I saw a project where 4 individuals were responsible for data imports, and the team initially didn’t decide a naming convention for our projects. This created situations where 4 different projects contained the exact same data entity. This is important because the system stores its import against the project, not the entity. We had our history of imports spread over 4 projects.

That’s why a naming convention is needed. As mentioned during my 101 blog post, AlfaPeople marked down EVERY entity in Dynamics 365 and assigned an ID to each one. We use that ID as a standard naming convention for our projects. This saves hours for troubleshooting by keeping import histories on a single project.

The projects we’ve been discussing so far are 1:1 relationships between project and entity. This is simple. Now what about the more complex projects which control multiple entities? That part is next.

Entity Group Template Naming Conventions

The DMF in Dynamics 365SCM and Dynamics 365F comes with an out of the box solution: Templates.

In the DMF, we have two different kinds of templates:

  1. Individual Entity Templates
  2. Entity Group Templates

The individual entity templates are the excel files discussed previously in these blog posts. As a reminder, these are empty excel spreadsheets with headers clarifying what data is to be provided against the entity.
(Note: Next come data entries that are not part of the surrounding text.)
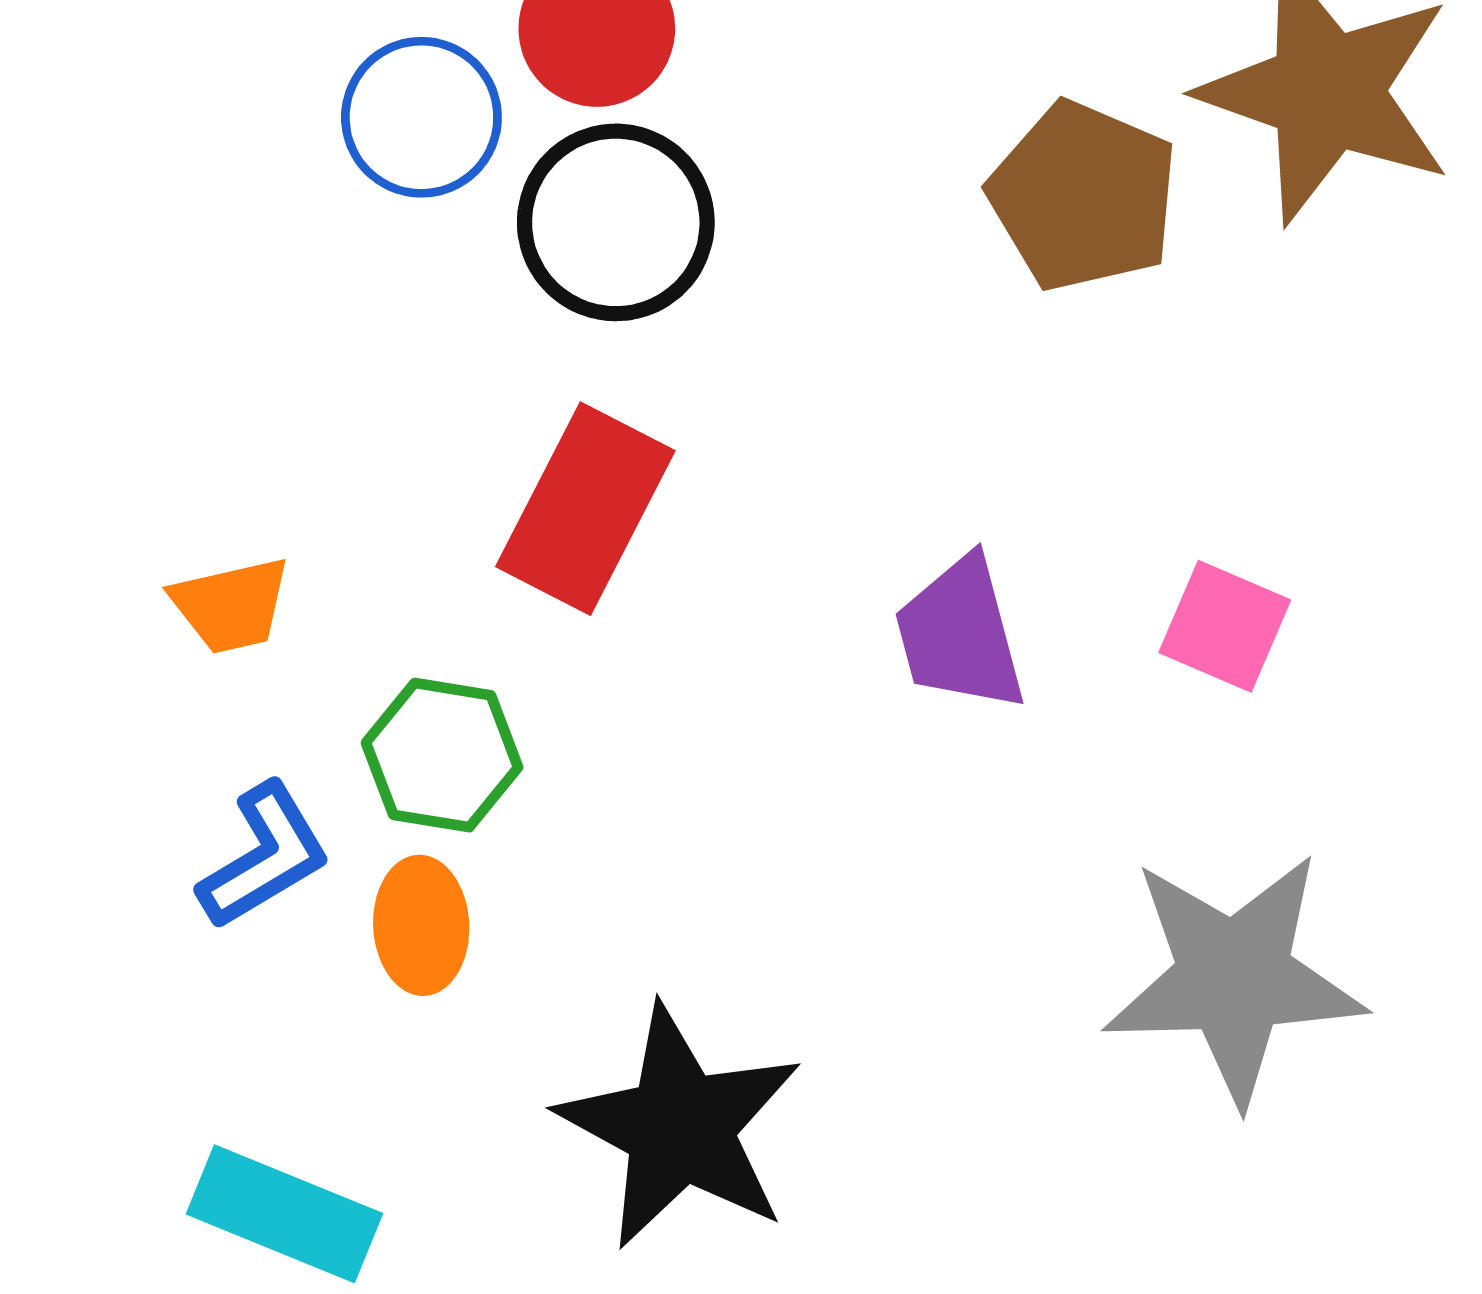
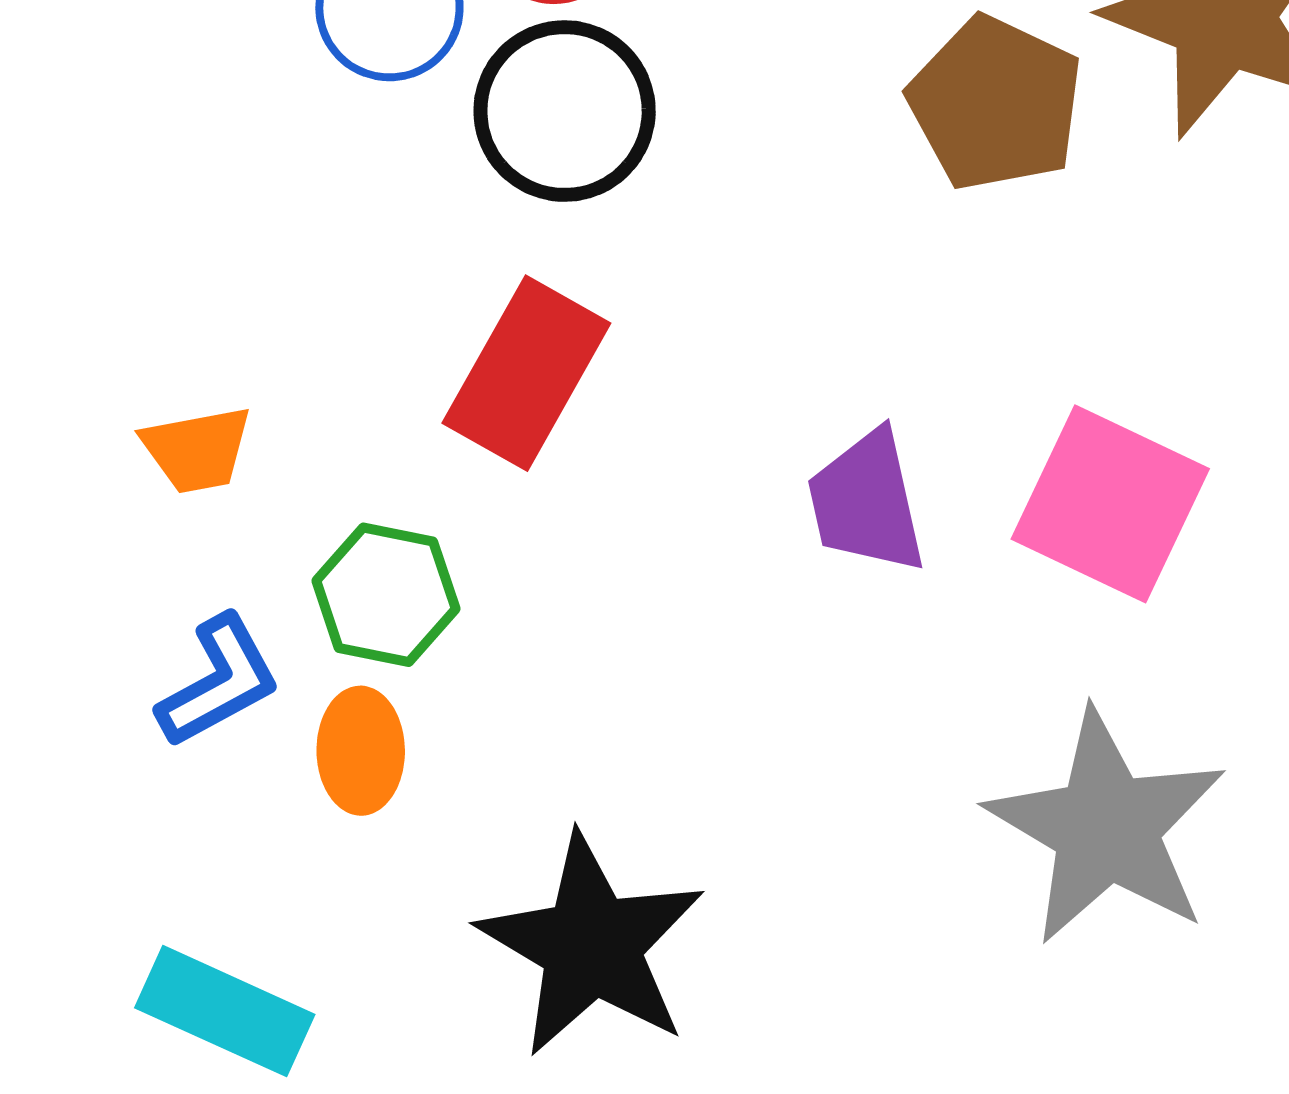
pink square: (1225, 626) -> (1110, 504), size x1.6
gray star: (1234, 978) -> (1106, 827), turned 30

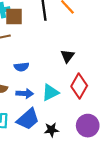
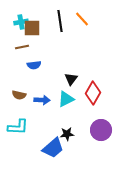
black triangle: (67, 56) -> (71, 79), moved
blue semicircle: (21, 67) -> (34, 65), moved
blue trapezoid: (28, 119) -> (53, 148), moved

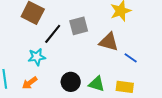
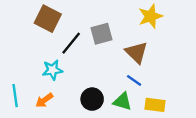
brown triangle: (109, 42) -> (136, 52), turned 30
blue line: (131, 58) -> (134, 80), moved

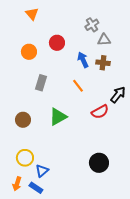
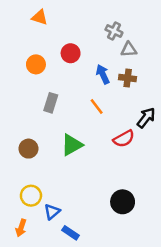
orange triangle: (32, 14) -> (40, 17), turned -32
gray cross: (92, 25) -> (114, 31), turned -32
blue rectangle: (36, 188) -> (71, 233), moved

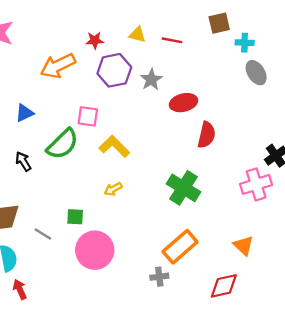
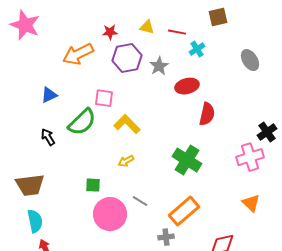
cyan cross: (245, 43) -> (197, 49), moved, turned -35
gray line: (43, 234) -> (140, 201), moved
orange triangle: (243, 246) -> (251, 203), moved

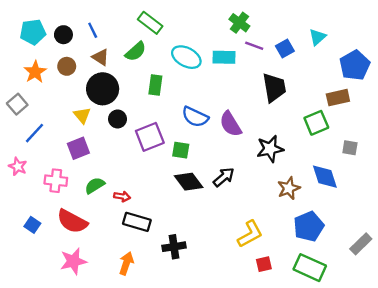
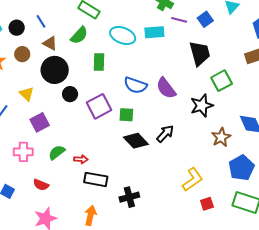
yellow triangle: (82, 115) -> (27, 94), moved
green square: (316, 123) -> (222, 81), moved
red semicircle: (72, 221) -> (41, 185), size x0.6

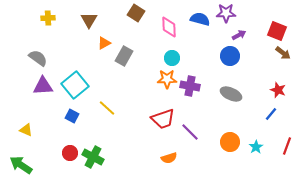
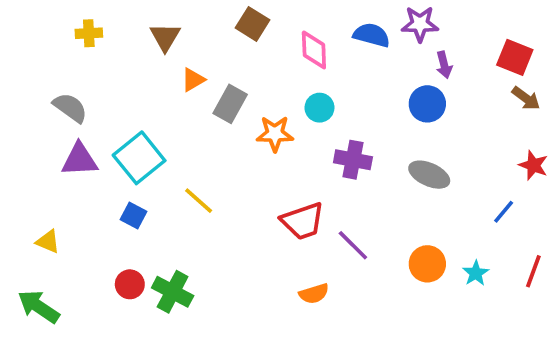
purple arrow: (239, 35) -> (444, 65), turned 104
orange star: (167, 79) -> (275, 134), moved
red star: (278, 90) -> (533, 165), moved

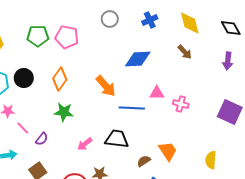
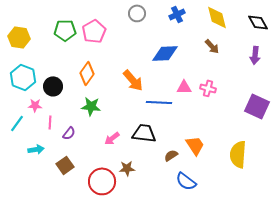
pink pentagon: (67, 37) -> (94, 31), turned 30
black circle: (24, 78) -> (53, 86), moved
pink cross: (181, 104) -> (208, 88), moved
pink line: (23, 128) -> (50, 122), turned 48
yellow semicircle: (211, 160) -> (238, 154), size x1.5

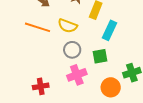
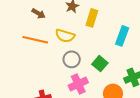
cyan rectangle: (109, 30) -> (122, 36), moved
green square: (100, 56) -> (100, 64), turned -35

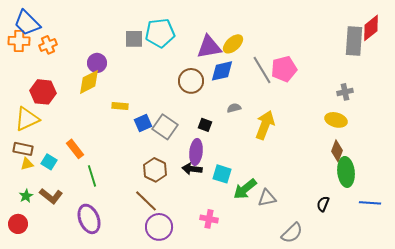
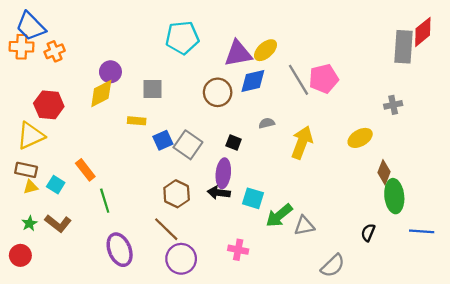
gray square: (134, 39) -> (153, 89), moved
yellow ellipse: (336, 120) -> (360, 138), moved, turned -45
purple ellipse: (89, 219) -> (120, 250), moved

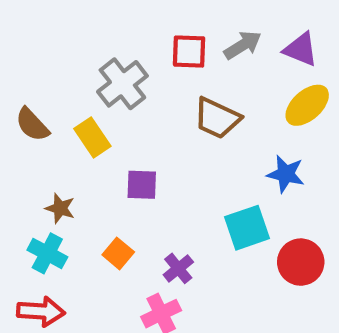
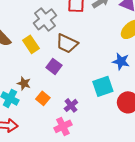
brown trapezoid: (217, 118) -> (67, 43), moved
purple square: (142, 185) -> (54, 66), turned 35
brown star: (60, 208) -> (24, 83), moved

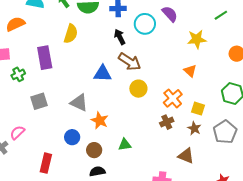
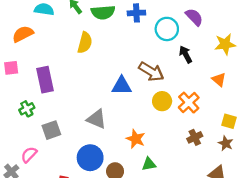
black arrow: (120, 37) -> (186, 54), moved
purple rectangle: (45, 58) -> (45, 80), moved
green cross: (18, 74) -> (27, 109), moved
orange cross: (173, 98) -> (189, 103), moved
gray square: (39, 101) -> (51, 130), moved
orange star: (100, 120) -> (136, 139), moved
blue circle: (72, 137) -> (90, 158), size x1.5

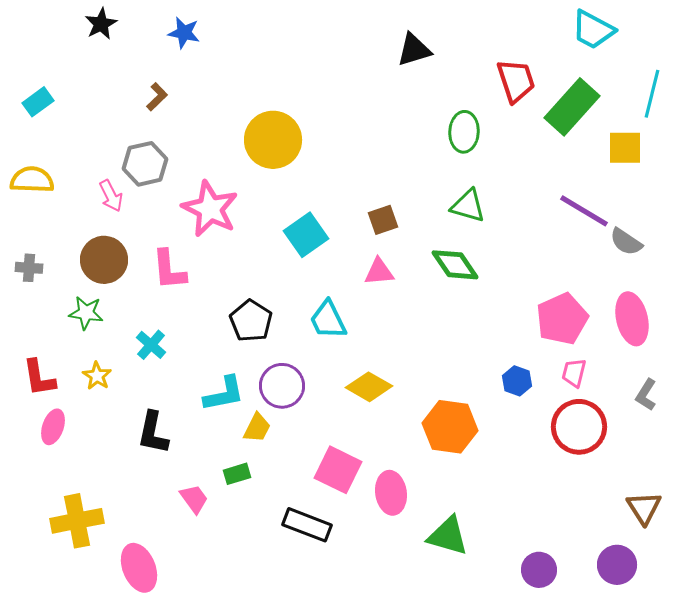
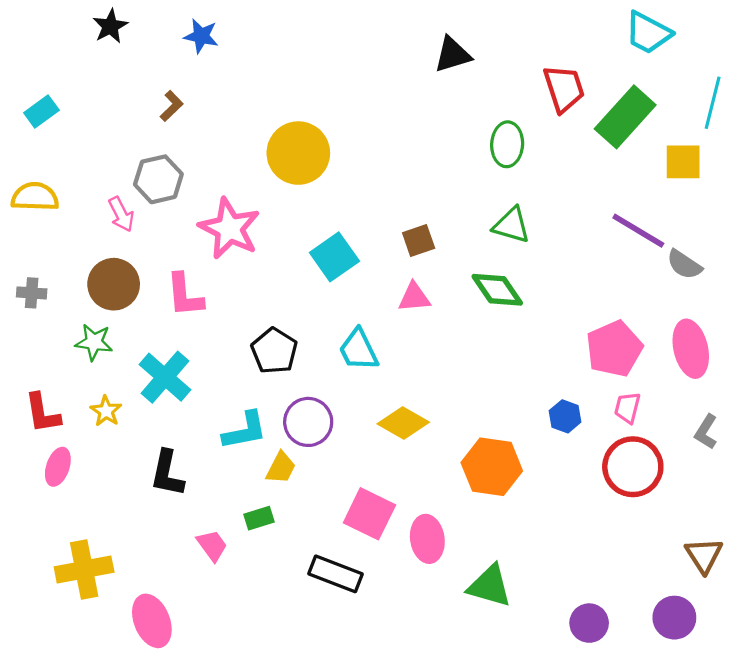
cyan cross: (151, 345) -> (165, 377), size x1.6

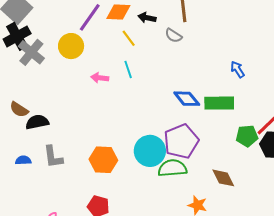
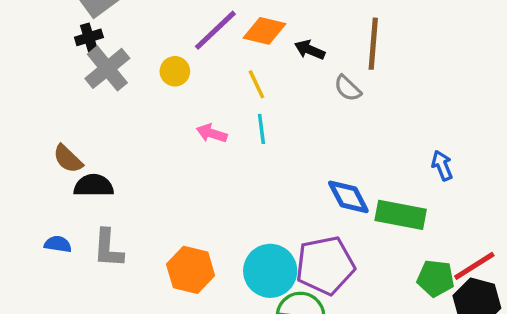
black cross: (17, 36) -> (89, 37), size x0.6
yellow line: (129, 38) -> (256, 84), moved
yellow circle: (71, 46) -> (175, 71), size x0.7

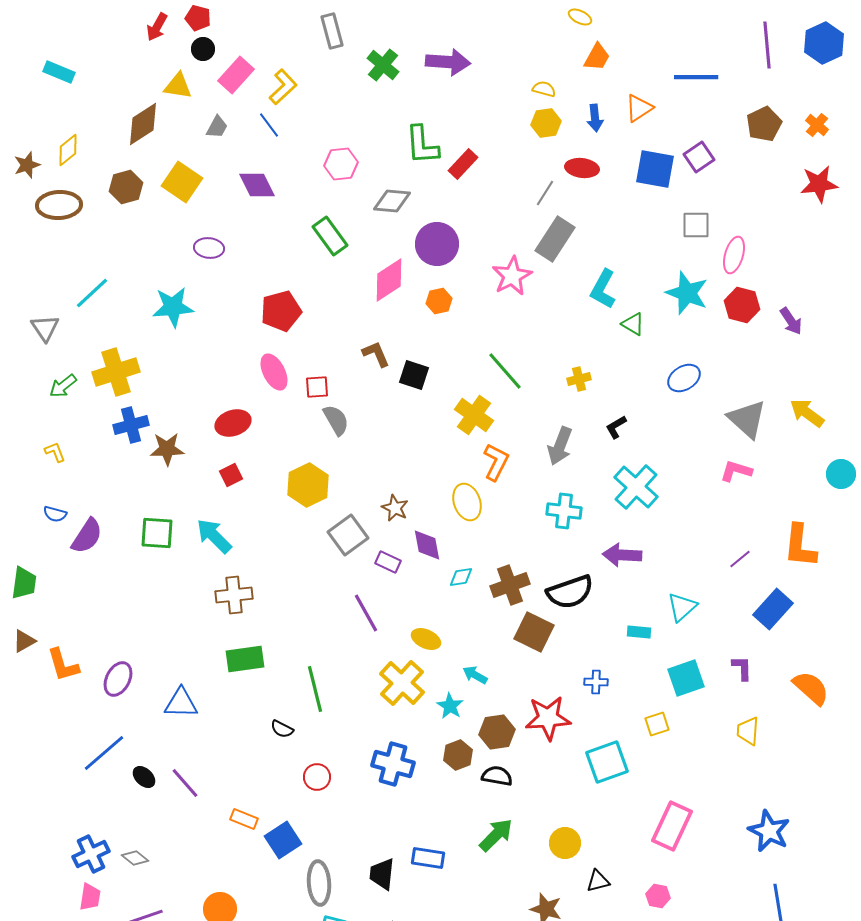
Entity Group Templates are instead a pre-made grouping of data entities that can be used to create a data project and have the list of entities automatically populated. What Microsoft has done is created a logical order the individual entities should be loaded, and provided that list already loaded in the mentioned Entity Group Templates.

Data Migration 104: Understanding nomenclature best practice in Dynamics 365 ERP

Data Migration 104: Understanding nomenclature best practice in Dynamics 365 ERP

Those entity group templates are then given a standard naming convention as well to ensure the order of the Entity Templates is proper as well.

For instance, as pictured above, Microsoft Identifies:

  • 010 – System Setup
  • 020 – GL Shared
  • 022 – Workflow
  • 025 – General Ledger
  • 100 – Bank
  • Etc.

This convention works, but now I must reveal the hard truth. This solution will only get you about 90% of the way there. Every Data Migration team must assess the Entity Group Templates and decide the following:

  1. Which entities will stay or be removed from the out of the box Entity Group Templates
  2. Do we require additional Entity Group Templates? (Most often for specific Module additions, ISV Additions, or Custom Entity Additions)

Whatever the approach will be, the team needs to agree on this and coordinate either on a project team site or DevOps to ensure all parties are on the same page.

At AlfaPeople, that’s exactly what we practice. We have built documentation to ensure all parties working in data migration are in-sync from day 1. Coordination in the team is strong, scope for migration is clear, and time is saved by avoiding any confusion deciding how migration is to be completed.